- [Problems to work on]:
(A) According to the polio reading notes, what kind of vaccine does Sabin think would work better than Salk's?
(B) Please extend the polio reading notes with the next entry, picking up after the p.234 note.

- [Text block]:
----------
* p.117: "It was the zero-sum nature of the virus game that the only way to prevent more blameless children from streaming into the upper floors [of the polio hospital] was to sicken and kill the blameless monkeys in the basement. Somewhere, perhaps, was the person who could tease out all the moral threads of that arrangement, but polio scientists, as a rule, could not turn their minds to the task. Once the virus was beaten, all the creatures---the ones upstairs and the ones below---could be left in peace. Until someone offered a better deal, this was the one they would have to take."
* p.228: Sabin, a "rival" scientists, thinks a live-virus vaccine would work better than Salk's killed-virus vaccine (but doesn't have one ready yet himself). When Congress deliberates on Salk's field trial, Sabin says: "I for one, would strongly oppose large-scale work on hundreds of thousands of children based on the work of any one investigator..." which is a reasonable argument. I wish the author had spent a bit more time explaining Sabin's POV and rationale, instead of presenting it as just a personal conflict between two guys. Also, how did Salk's preliminary trials differ from the massively-failed Brodie-Park-Kolmer vaccine trials a few decades before? Clearly they did---but how?
* p.234: Nice quick summary of double-blind trial vs observational controls. But what justified Salk's faith in his vaccine, without the gold standard of a double-blind trial? Just the small-scale trial results around p.187? When is lab-science proof good enough for medicine, vs. statistical proof of a massive trial?
----------
- [Stored data]:
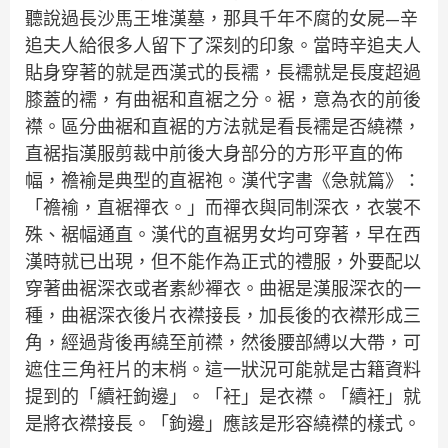
聽說過長沙馬王堆漢墓，那具千年不腐的女屍—辛
追夫人給很多人留下了深刻的印象。當時辛追夫人
貼身穿著的就是西漢式的長襦，長襦就是長度超過
膝蓋的襦，有曲裾和直裾之分。裾，意為衣的前後
襟。區分曲裾和直裾的方法就是看長襦是否繞襟，
直裾指漢服剪裁中前後大身部分的方形平直的佈
幅，襜褕是典型的直裾袍。漢代字書《急就篇》：
「襜褕，直裾禪衣。」而禪衣與同制深衣，衣裳不
殊、裾幅通直。漢代的直裾男女均可穿著，早在西
漢時就已出現，但不能作為正式的禮服，外要配以
穿著曲裾深衣或者素紗襌衣。曲裾是漢服深衣的一
種，曲裾深衣後片衣襟接長，加長後的衣襟形成三
角，經過背後再繞至前襟，然後腰部縛以大帶，可
遮住三角衽片的末梢。這一狀況可能就是古籍資料
提到的「續衽鉤邊」。「衽」是衣襟。「續衽」就
是將衣襟接長。「鉤邊」應該是形容繞襟的樣式。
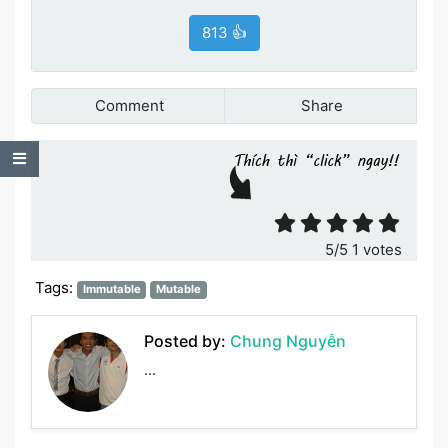
813 👍
Comment
Share
Đánh giá bài viết
Table of Contents
5
/5
1
votes
Tags:
Immutable
Mutable
Posted by:
Chung Nguyễn
...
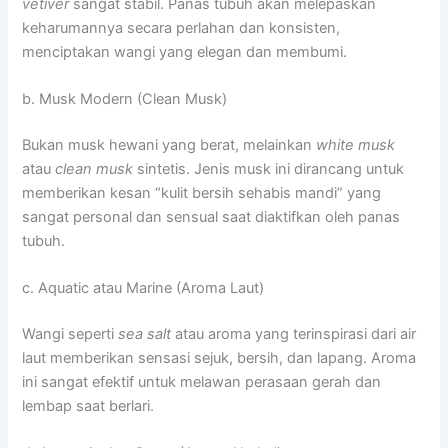
vetiver
sangat stabil. Panas tubuh akan melepaskan
keharumannya secara perlahan dan konsisten,
menciptakan wangi yang elegan dan membumi.
b. Musk Modern (Clean Musk)
Bukan musk hewani yang berat, melainkan
white musk
atau
clean musk
sintetis. Jenis musk ini dirancang untuk
memberikan kesan “kulit bersih sehabis mandi” yang
sangat personal dan sensual saat diaktifkan oleh panas
tubuh.
c. Aquatic atau Marine (Aroma Laut)
Wangi seperti
sea salt
atau aroma yang terinspirasi dari air
laut memberikan sensasi sejuk, bersih, dan lapang. Aroma
ini sangat efektif untuk melawan perasaan gerah dan
lembap saat berlari.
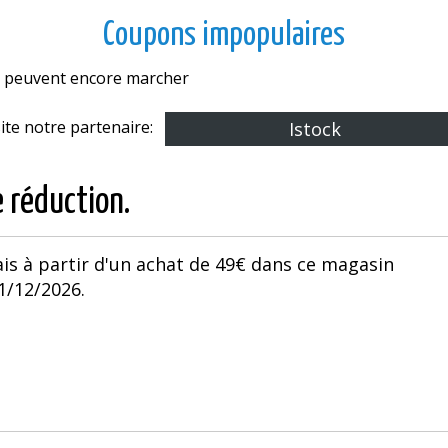
Coupons impopulaires
es peuvent encore marcher
site notre partenaire:
Istock
e réduction.
ais à partir d'un achat de 49€ dans ce magasin
31/12/2026.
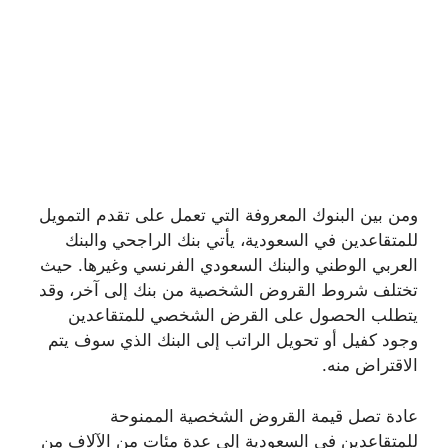
ومن بين البنوك المعروفة التي تعمل على تقدم التمويل
للمتقاعدين في السعودية، يأتي بنك الراجحي والبنك
العربي الوطني والبنك السعودي الفرنسي وغيرها. حيث
تختلف شروط القروض الشخصية من بنك إلى آخر، وقد
يتطلب الحصول على القرض الشخصي للمتقاعدين
وجود كفيل أو تحويل الراتب إلى البنك الذي سوف يتم
الاقتراض منه.
عادة تصل قيمة القروض الشخصية الممنوحة
للمتقاعدين في السعودية إلى عدة مئات من الآلاف من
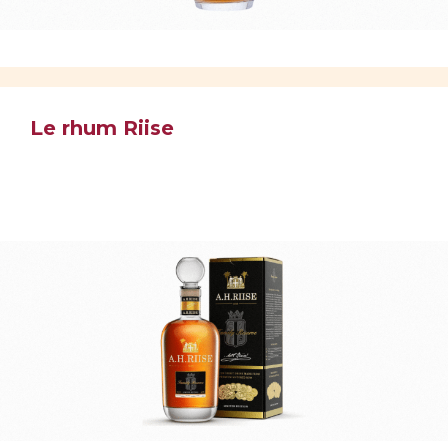
Le rhum Riise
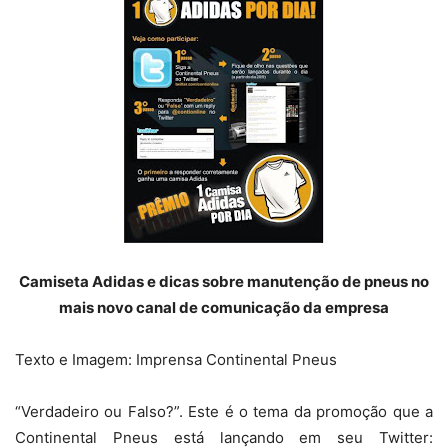
Camiseta Adidas e dicas sobre manutenção de pneus no
mais novo canal de comunicação da empresa
Texto e Imagem: Imprensa Continental Pneus
“Verdadeiro ou Falso?”. Este é o tema da promoção que a
Continental Pneus está lançando em seu Twitter:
----------
- [Solved tasks]:
(A) A live-virus vaccine.

(B)
* p.238: If Salk thought it's unethical to give placebos (and hence preferred observational controls over a double-blind trial)... then why was it ethical to give the drug to 2nd-graders but not at all to 1st- or 3rd-graders? Why is refusal to treat any better than placebo, which would at least give you sounder statistical evidence?
* p.242: Tommy Francis (Salk's former supervisor/mentor) led the design and analysis of the major field trial, and he convinced Salk to go for a double-blind rather than observational-control study. But how? The argument presented here is from authority: "If Francis, of all people, said a double-blind trial was the best possible one he could conduct, Salk would accept that." Surely there was much more to Francis-convincing-Salk than that!
(Also---logistically they had to end up doing a dual-mode trial: double-blind in some states, observational-controls in others. What are the statistical methods for combining such results?)
* p.245: Another curious moral question, once Salk was convinced of his vaccine's value (but before field tests were complete), about whether to give some to family & friends. Obviously there's not yet enough vaccine to share with all the strangers sending letters requesting it---does that make it immoral to share a small amount with "a handful of children in their charmed circle and not to those who happened to fall outside it"?
* p.262-3: Failure during manufacturing led to arguments over new testing procedures. 54 monkeys vs 350 monkeys per lot, and 11 safe lots required in a row before releasing any---what statistical arguments justified these numbers? I wish the author gave a bit more space for the NIH statisticians' response to Rivers' comment: "As far as I'm concerned, you can take your pencil and paper and shove them up your ass."
* p.277: Large-scale implementation of a trial is a mess. This section should be required reading for people who want to do massive data collection. Technical issues with syringes and manufacturing; personal issues with getting the kids to the shot facilities; even confusion over the simple fact that blood samples must be drawn from the same kids who got the shots!
* p.280: Salk, impatient to change a manufacturing procedure: "Data from these experiments have not yet cooled off. But it is said that to await certainty is to await eternity."
* p.311: Salk again, this time waiting out a possible manufacturing flaw: "The people of Idaho have had a tragic experience. Our deep concern has not been a secret. But only when the evidence is available will the state be in a position to draw a sound conclusion."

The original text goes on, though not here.